——别让坏婚姻,拖垮好女人
嫁得好,不如活得好
提起谢道韫的名字,你可能想到“谢家最小偏怜女”,想到“多情王谢女”,想到“萧斋谢女吟《秋赋》”。但你很可能会忽略,她还有一个显赫的身份:王羲之的儿媳妇、王凝之的老婆。
但她名留青史,不是因为谢家,也不是因为王家,只是因为她自己。她明明可以靠家世,却偏偏要拼实力,要知道,在门第制度森严的时代,家世真的可以当饭吃。
谢道韫生得好。
魏晋时,战乱频发,皇权没落,士族当权,乌衣巷里走出了一个又一个惊艳绝伦的人物。这乌衣巷,是王家和谢家的乌衣巷,是贵胄天成的风流。
谢道韫生在谢家,这注定她是幸运的。她的叔叔谢安是当朝宰相,父亲谢奕是安西将军,弟弟谢玄是车骑将军。在那个动荡不安的社会,她依然可以享受锦衣玉食,依然有机会接受教育,依然有志向追求自我。因为谢家有这样的底气和显赫,一门几代,人才辈出,从谢安、谢石,到谢玄、谢灵运,进则安邦定国,立下不世的功业;退则隐居山林,留下不朽的诗赋。

* 原始数据 *
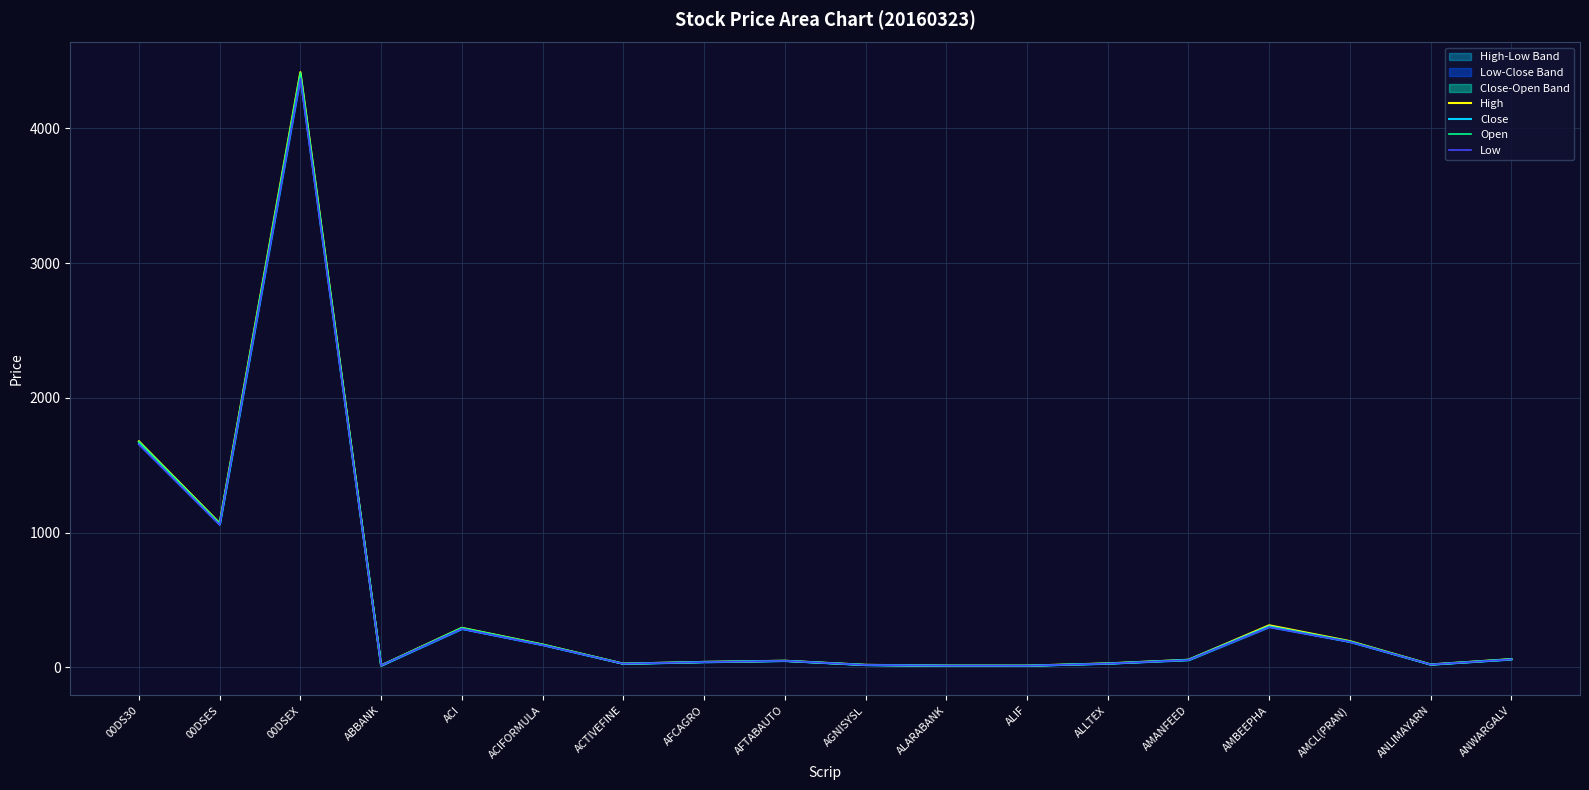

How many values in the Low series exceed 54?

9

* 任务 *
A. 根据谢道韫短文，为什么说谢道韫生在谢家注定是幸运的？请用一到三句话说明。
B. 接着谢道韫短文的最后一句续写下去。
上面的数据是另外的材料，与谢道韫短文无关。

* 任务结果 *
A. 因为她的叔叔谢安是当朝宰相，父亲谢奕是安西将军，弟弟谢玄是车骑将军。凭着谢家的底气和显赫，她在动荡不安的社会里依然能享受锦衣玉食，有机会接受教育，也有志向追求自我。

B.
如果说出身是一个人的起点,谢道韫就生在“罗马”。投胎是门技术活,难免会招惹人们埋怨命运的不公平。其实,人生是一场没有目的的远足,起点不同,终点不同,生在罗马的人,也有需要奔赴的前路。如果你想要和前面的人竞赛,如果你的起点靠后,那你就需要拿出更多拼劲儿,比如学得更好,跑得更快。
谢道韫学得也好。
谢家的子弟那么多,为什么谢安独独最喜欢这个侄女呢?
有一年冬天,屋外飘着雪,屋里,谢安和子侄们烤火、闲聊。说说笑笑间,他突然兴致勃勃地问道:“你们看那白雪飘飘,像什么?”谢朗立刻回答:“撒盐空中差可拟。”一旁的谢道韫听完哥哥的话,摇头说:“未若柳絮因风起。”
一个只得其形,未得其韵;一个既得其貌,又得其神。谢安拍掌大笑,连连称赞谢道韫。她这时候只有七八岁,在文学上已经胜过许多年长者,自此,人人都知道谢家有个姑娘,才情出众。但她从不以此自得,一个闺阁娇客,书越读越多,胸怀越来越开阔。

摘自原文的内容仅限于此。